Copy the lines from the first one through the line containing "collector number: 2409", replacing "scientific name" with "species name" and leaving everything else unchanged.
"""
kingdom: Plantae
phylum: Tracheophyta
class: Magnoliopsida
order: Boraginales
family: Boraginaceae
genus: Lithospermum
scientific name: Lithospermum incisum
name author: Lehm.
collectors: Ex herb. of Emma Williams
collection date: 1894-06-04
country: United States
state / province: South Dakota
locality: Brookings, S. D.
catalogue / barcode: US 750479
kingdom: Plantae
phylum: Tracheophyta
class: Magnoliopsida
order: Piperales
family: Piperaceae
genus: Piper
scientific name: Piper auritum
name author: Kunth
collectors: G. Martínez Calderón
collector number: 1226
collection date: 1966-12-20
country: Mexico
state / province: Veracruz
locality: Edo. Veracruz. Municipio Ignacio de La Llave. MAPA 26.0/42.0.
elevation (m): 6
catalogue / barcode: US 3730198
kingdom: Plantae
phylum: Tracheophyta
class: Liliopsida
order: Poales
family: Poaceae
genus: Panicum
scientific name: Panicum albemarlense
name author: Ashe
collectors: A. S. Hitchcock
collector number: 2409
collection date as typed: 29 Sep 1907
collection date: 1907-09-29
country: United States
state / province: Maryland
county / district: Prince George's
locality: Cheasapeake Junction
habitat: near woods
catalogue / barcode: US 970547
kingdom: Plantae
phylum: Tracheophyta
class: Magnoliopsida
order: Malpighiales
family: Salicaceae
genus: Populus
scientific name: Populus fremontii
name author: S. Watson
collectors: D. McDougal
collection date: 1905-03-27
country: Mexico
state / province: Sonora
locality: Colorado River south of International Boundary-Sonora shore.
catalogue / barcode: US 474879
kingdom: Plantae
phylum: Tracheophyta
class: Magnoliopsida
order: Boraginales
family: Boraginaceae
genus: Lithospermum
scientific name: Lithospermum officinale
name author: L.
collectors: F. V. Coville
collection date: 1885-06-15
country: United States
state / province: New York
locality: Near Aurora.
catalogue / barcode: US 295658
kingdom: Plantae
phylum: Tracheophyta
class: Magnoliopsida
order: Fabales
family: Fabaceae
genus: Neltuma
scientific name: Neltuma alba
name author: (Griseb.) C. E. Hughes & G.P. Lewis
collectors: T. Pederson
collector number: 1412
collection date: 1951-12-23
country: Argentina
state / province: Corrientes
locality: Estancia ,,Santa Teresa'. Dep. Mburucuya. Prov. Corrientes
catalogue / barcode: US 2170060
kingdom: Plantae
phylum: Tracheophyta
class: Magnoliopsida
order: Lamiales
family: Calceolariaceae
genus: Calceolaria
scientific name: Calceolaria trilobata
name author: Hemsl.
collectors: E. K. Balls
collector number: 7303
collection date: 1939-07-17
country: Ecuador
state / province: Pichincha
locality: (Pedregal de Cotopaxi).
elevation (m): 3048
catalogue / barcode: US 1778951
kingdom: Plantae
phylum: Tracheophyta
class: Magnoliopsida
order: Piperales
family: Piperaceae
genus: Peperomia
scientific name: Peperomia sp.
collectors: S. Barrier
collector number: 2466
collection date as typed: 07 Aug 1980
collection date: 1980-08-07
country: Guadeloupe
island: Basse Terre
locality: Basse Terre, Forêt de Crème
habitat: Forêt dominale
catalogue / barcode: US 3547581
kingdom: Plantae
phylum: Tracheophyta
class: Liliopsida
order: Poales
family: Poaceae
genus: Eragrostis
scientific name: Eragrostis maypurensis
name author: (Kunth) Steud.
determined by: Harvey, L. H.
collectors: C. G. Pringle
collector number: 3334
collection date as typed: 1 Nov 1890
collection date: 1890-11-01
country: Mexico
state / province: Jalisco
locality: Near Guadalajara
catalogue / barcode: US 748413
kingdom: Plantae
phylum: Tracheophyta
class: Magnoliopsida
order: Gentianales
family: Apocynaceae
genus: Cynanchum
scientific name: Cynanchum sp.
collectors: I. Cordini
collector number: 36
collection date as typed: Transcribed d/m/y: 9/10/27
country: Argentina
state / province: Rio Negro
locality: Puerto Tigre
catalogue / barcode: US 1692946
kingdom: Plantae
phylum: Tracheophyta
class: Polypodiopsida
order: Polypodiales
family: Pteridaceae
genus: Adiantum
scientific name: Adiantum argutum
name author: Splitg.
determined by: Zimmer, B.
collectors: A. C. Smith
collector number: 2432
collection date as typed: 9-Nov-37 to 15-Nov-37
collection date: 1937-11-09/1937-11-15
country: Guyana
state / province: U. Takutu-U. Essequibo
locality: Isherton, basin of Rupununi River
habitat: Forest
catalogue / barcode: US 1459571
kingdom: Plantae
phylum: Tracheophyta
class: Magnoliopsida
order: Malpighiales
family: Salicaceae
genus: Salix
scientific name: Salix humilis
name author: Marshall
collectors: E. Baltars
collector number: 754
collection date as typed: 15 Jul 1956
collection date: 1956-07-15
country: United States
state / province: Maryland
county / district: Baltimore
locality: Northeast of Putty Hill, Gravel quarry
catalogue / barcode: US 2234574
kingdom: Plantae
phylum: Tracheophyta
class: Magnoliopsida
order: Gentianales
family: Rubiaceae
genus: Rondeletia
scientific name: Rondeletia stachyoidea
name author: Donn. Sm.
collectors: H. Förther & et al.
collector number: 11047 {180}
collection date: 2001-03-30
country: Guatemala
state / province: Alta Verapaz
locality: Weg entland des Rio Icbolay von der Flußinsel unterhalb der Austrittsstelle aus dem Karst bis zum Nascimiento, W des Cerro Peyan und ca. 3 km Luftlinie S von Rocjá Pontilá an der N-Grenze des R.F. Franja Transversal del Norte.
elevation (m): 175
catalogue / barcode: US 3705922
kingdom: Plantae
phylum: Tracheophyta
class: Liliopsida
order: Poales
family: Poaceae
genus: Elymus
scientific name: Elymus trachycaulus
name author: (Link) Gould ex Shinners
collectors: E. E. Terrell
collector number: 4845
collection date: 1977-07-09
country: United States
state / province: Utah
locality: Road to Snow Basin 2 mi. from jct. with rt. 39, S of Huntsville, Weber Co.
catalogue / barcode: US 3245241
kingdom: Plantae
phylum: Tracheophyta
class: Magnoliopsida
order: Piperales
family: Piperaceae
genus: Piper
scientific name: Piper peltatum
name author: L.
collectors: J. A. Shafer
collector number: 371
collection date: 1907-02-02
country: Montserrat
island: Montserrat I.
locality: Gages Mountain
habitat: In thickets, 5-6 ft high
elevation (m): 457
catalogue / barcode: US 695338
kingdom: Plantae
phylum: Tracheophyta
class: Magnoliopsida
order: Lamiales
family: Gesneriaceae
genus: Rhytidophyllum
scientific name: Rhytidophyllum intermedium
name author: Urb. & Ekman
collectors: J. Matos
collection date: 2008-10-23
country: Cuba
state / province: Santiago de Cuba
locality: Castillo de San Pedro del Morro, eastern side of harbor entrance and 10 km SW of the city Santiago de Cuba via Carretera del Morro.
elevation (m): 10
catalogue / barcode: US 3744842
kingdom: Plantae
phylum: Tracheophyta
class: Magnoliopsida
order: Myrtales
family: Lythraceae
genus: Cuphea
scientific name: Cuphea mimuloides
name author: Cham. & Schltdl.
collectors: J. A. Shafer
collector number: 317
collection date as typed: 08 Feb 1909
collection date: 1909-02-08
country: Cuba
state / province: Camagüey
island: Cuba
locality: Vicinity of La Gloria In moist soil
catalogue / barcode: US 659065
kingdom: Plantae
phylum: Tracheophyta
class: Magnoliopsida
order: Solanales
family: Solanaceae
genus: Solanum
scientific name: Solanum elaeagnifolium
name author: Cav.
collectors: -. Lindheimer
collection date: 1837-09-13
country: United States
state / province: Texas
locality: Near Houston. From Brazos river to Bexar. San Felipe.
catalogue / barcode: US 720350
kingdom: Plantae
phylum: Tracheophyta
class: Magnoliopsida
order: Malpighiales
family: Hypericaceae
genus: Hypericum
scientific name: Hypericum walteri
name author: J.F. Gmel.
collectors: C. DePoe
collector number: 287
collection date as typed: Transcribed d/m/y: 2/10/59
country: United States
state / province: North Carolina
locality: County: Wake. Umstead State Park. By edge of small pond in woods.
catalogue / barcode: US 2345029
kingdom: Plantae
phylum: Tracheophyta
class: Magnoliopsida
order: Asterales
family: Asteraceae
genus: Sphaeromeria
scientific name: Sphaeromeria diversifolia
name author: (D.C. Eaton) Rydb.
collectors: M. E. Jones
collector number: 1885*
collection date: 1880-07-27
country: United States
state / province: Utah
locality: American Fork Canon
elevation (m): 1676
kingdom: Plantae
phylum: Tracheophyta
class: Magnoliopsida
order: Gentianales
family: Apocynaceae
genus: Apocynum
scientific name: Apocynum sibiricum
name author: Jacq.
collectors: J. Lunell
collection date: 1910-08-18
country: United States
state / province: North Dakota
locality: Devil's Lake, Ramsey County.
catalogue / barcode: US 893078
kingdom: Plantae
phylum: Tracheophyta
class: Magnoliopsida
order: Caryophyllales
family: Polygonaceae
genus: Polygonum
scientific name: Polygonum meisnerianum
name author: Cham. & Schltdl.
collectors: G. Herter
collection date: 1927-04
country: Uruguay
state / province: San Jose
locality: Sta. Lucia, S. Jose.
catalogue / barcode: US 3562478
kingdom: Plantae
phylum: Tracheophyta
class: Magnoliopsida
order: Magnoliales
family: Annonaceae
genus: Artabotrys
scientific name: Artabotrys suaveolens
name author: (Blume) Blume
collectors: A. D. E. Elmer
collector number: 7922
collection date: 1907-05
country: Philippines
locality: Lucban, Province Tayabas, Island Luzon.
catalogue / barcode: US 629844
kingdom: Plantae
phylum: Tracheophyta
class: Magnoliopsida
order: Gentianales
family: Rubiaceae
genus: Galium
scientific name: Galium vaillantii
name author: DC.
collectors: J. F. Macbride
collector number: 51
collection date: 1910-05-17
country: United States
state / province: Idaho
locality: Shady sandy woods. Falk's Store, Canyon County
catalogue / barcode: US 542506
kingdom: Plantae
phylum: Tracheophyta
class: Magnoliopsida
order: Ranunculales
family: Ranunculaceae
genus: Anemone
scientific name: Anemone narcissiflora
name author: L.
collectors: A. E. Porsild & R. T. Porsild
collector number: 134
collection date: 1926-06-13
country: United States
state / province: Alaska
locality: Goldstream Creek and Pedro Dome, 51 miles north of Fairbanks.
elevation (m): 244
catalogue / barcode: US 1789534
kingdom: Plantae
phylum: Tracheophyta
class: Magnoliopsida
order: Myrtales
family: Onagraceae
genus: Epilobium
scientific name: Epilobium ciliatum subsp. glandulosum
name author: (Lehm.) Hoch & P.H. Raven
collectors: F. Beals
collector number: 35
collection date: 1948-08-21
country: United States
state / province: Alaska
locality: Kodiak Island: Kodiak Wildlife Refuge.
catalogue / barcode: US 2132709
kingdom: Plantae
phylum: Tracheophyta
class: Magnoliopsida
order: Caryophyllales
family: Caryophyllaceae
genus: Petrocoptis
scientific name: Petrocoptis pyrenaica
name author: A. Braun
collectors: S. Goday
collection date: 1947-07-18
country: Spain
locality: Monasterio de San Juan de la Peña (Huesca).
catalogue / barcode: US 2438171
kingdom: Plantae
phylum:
"""
Solution to this task >>
kingdom: Plantae
phylum: Tracheophyta
class: Magnoliopsida
order: Boraginales
family: Boraginaceae
genus: Lithospermum
species name: Lithospermum incisum
name author: Lehm.
collectors: Ex herb. of Emma Williams
collection date: 1894-06-04
country: United States
state / province: South Dakota
locality: Brookings, S. D.
catalogue / barcode: US 750479
kingdom: Plantae
phylum: Tracheophyta
class: Magnoliopsida
order: Piperales
family: Piperaceae
genus: Piper
species name: Piper auritum
name author: Kunth
collectors: G. Martínez Calderón
collector number: 1226
collection date: 1966-12-20
country: Mexico
state / province: Veracruz
locality: Edo. Veracruz. Municipio Ignacio de La Llave. MAPA 26.0/42.0.
elevation (m): 6
catalogue / barcode: US 3730198
kingdom: Plantae
phylum: Tracheophyta
class: Liliopsida
order: Poales
family: Poaceae
genus: Panicum
species name: Panicum albemarlense
name author: Ashe
collectors: A. S. Hitchcock
collector number: 2409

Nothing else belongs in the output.